INFORMATION GIVEN –

|---|

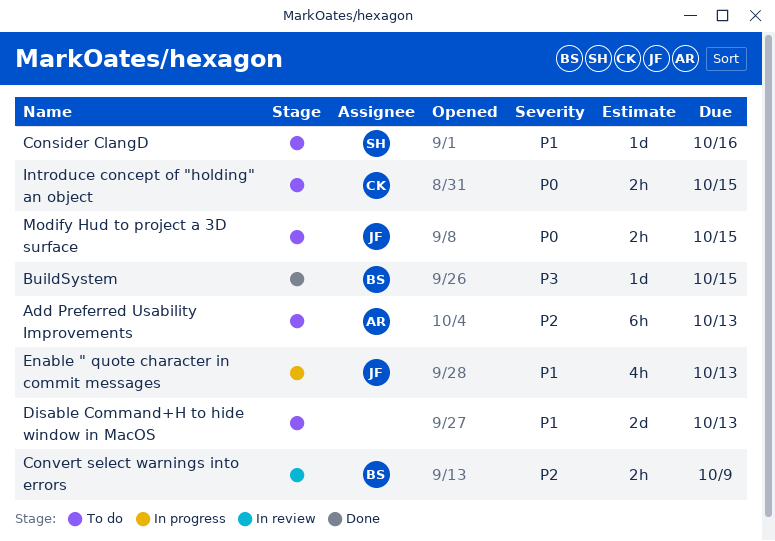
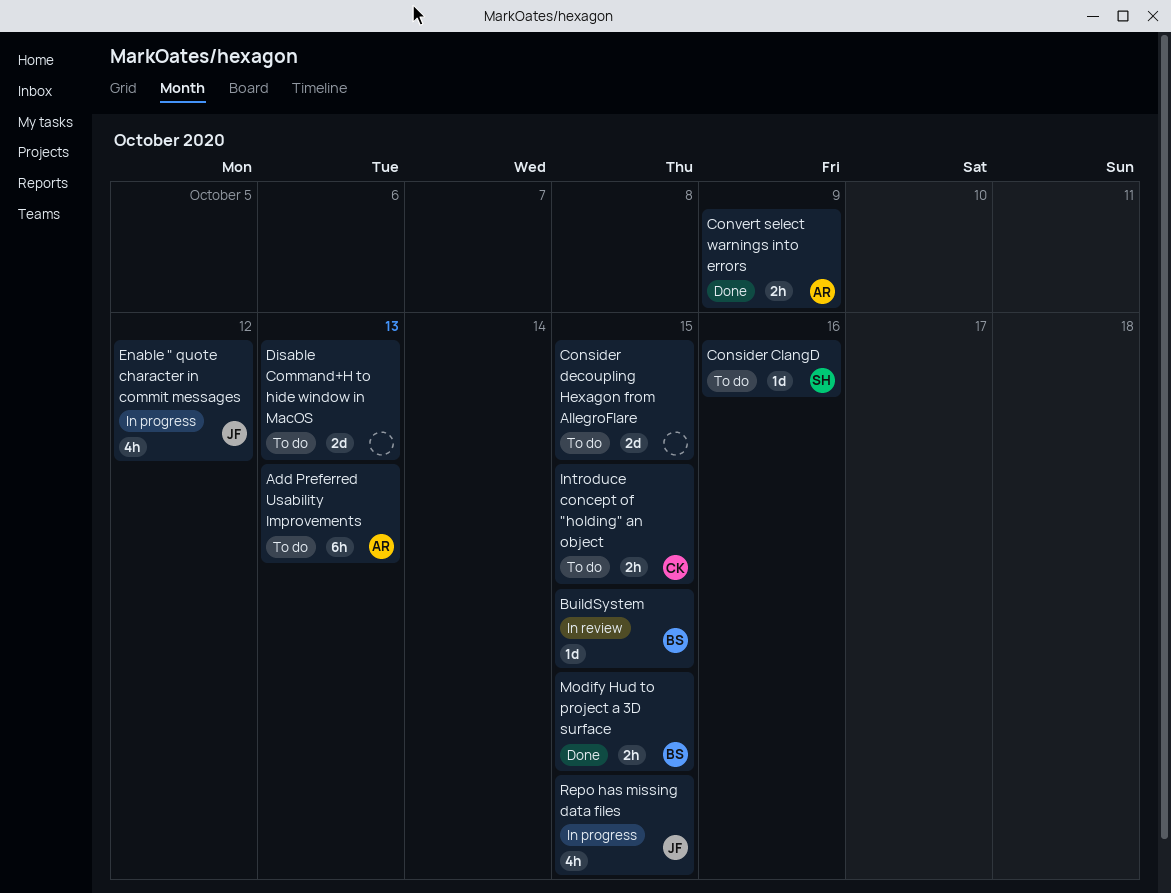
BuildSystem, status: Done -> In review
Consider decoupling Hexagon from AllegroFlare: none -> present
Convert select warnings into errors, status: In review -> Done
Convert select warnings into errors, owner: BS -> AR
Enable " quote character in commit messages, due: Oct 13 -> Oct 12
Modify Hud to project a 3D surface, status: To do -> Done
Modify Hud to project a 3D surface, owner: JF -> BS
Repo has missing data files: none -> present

|---|

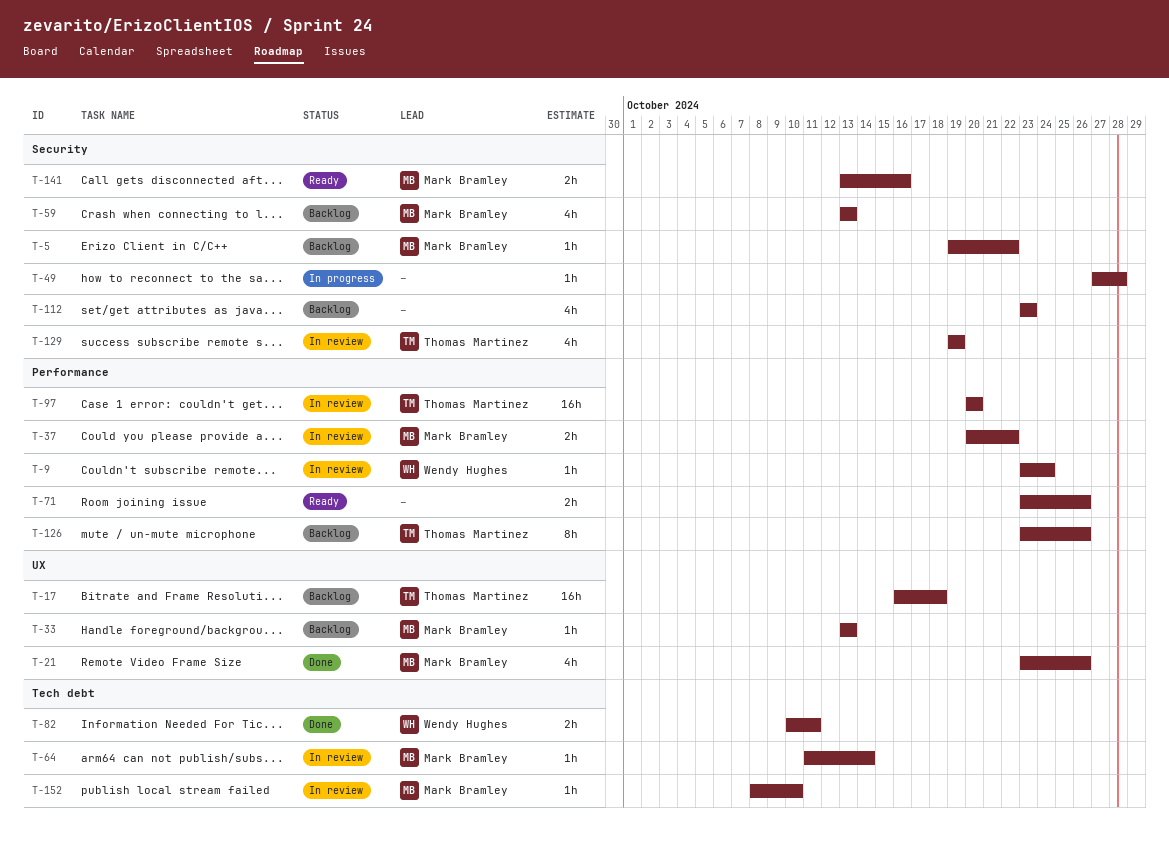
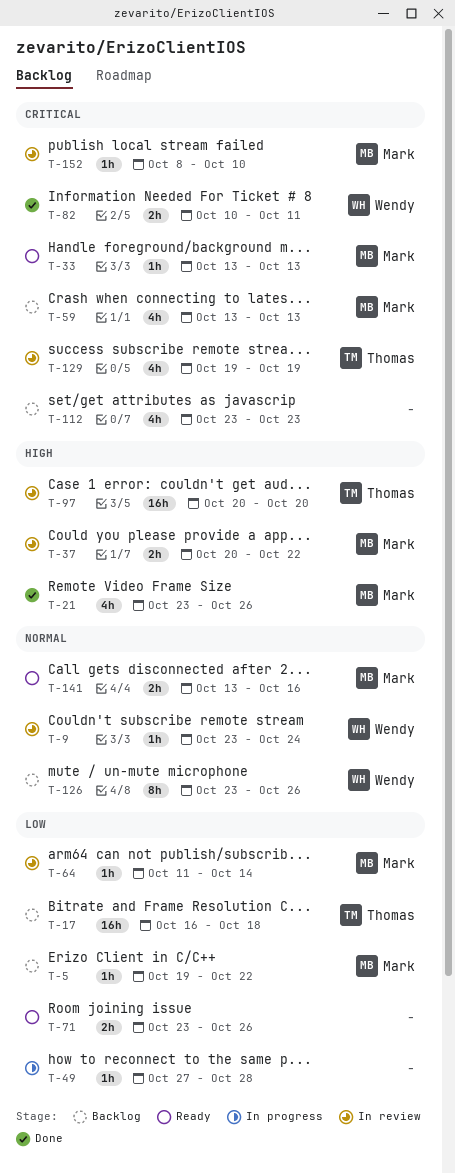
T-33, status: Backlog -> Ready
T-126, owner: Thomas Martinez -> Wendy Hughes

|---|

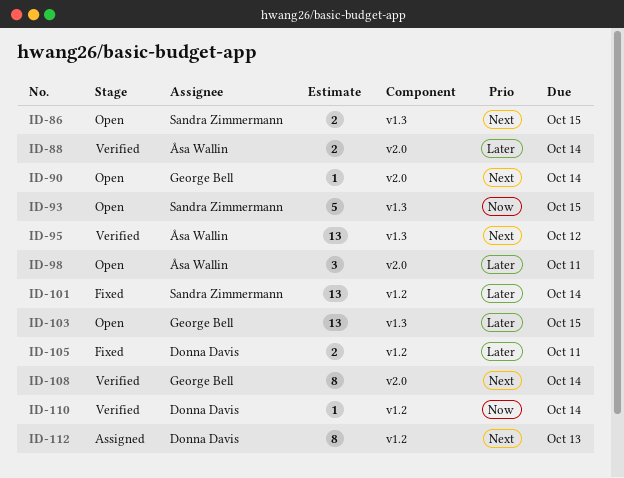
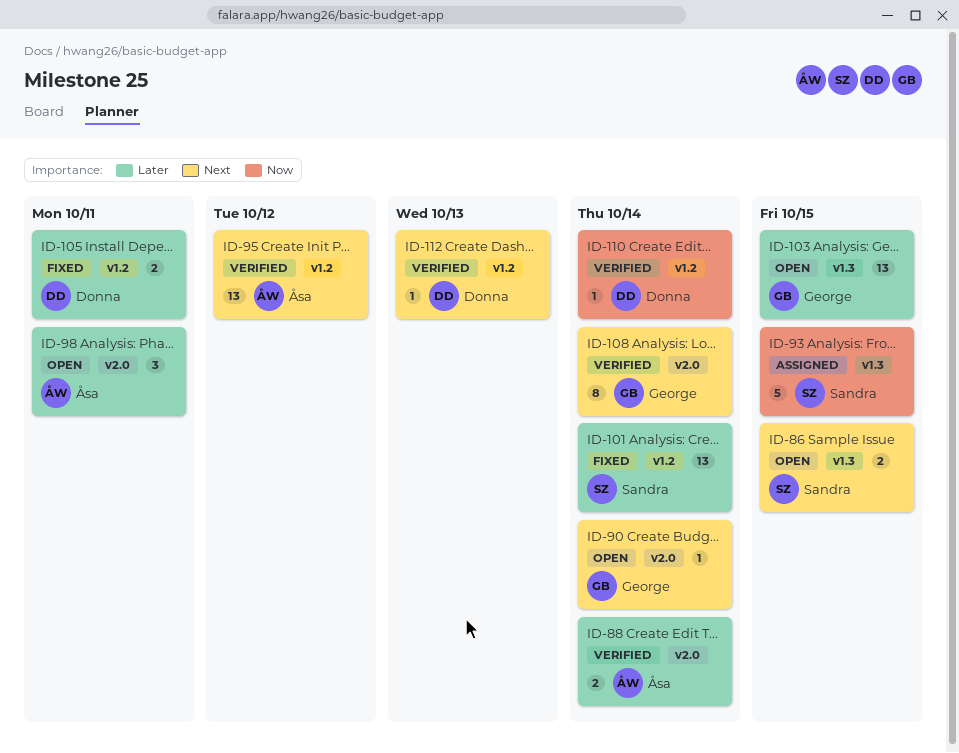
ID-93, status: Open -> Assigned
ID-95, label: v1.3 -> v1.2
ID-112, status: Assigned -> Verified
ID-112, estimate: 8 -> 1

|---|

Reproduce the lines above, beginning at the line with "Modify Hud to project a 3D surface, status: To" and stopping after the line with "Repo has missing data files: none -> present", exactly as they are.

RESULT –
Modify Hud to project a 3D surface, status: To do -> Done
Modify Hud to project a 3D surface, owner: JF -> BS
Repo has missing data files: none -> present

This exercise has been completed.